The origins of Lagrange’s theory of analytic functions are be found in Newton’s theory of series and fluxions. During his long stay in London in 1766, Langrage was most likely in touch with the more recent developments of Newtonian calculus. Among these, an important role was played by the residual analysis of John Landen. The method of fluxions is founded on the fundamental principle that every quantity may be supposed to be generated by a continuous increment, in the same way that a line is described by the motion of a point. John Landen (1719-1790) did not believe it to be the most correct approach: since it was a question of algebraic quantities it had to be considered a branch or a development of algebra, which has its own foundations and does not have to resort to those of the science of motion.

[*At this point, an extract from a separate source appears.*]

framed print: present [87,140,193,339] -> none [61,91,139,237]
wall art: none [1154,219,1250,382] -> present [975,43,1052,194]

Preceded in 1758 by an announcement (A Discourse concerning the Residual Analysis), Landen’s treatise appeared in 1764: The Residual Analysis, a New Branch of the Algebraic Art, in which only finite increments are considered, and the term of “special value” is introduced for the basic definition of the value of the residual ratio when the denominator is null. Then the rules of the residual calculus are constructed and applied to the main problems of analysis: maxima and minima of functions, curvature, quadrature and rectification of curves.

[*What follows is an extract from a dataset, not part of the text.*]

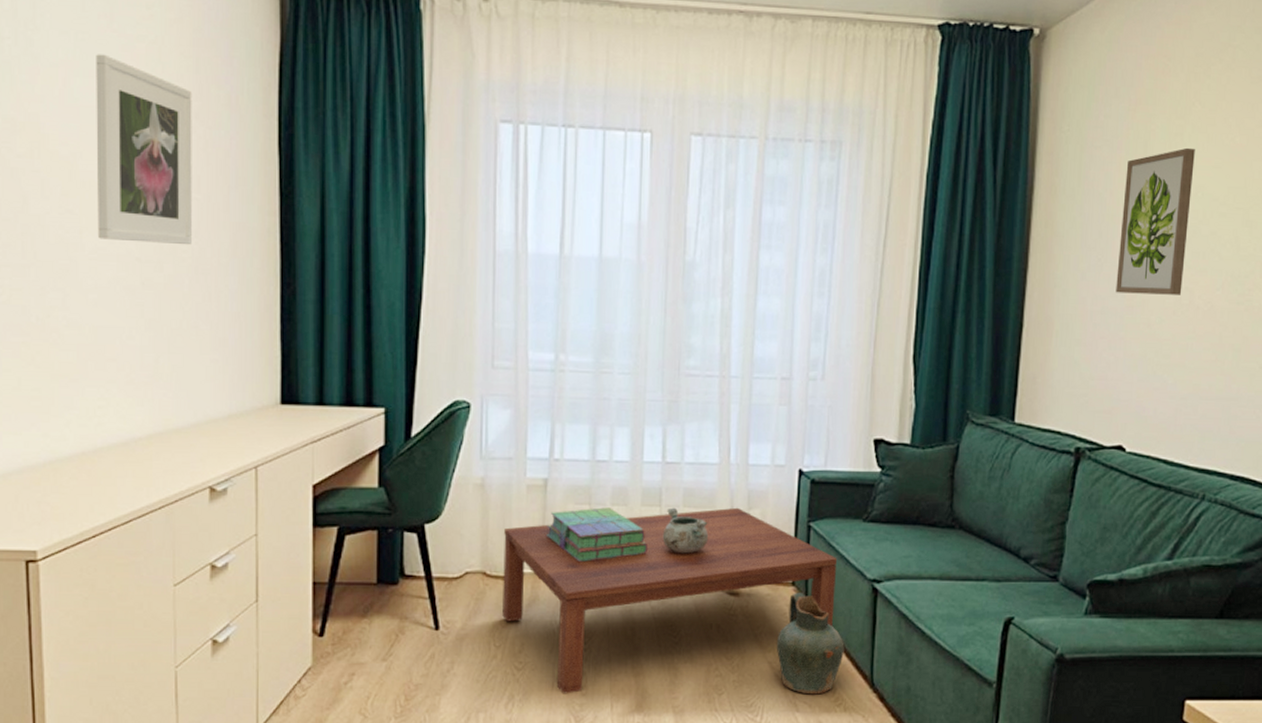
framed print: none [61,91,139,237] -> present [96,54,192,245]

In his introduction to Théorie des fonctions analytiques, Lagrange presented the calculus of derived functions as the true foundation of infinitesimal analysis, and described the incongruences and inadequacies of previous attempts to found infinitesimal calculus on infinitesimals of different orders (Leibniz, Bernoulli, L’Hôpital), or on the limit of ratios of finite differences (Euler, d’Alembert). He reproached Newton for introducing motion to his calculus of fluxions, and objected, moreover, to the formulation based on “the ultimate ratios of evanescent quantities” since the quantities were considered when they cease to exist. According to Lagrange, it was to avoid all these defects that a skillful mathematician, (“habile géomètre”) John Landen, had proposed a purely analytical method, in which the finite differences of the variables substitute the infinitesimal differences, although Lagrange adds: "on doit convenir que cette manière de rendre le Calcul différentiel plus rigoureux dans ses principes lui fait perdre ses principaux avantages, la simplicité de la méthode et la facilité des opérations".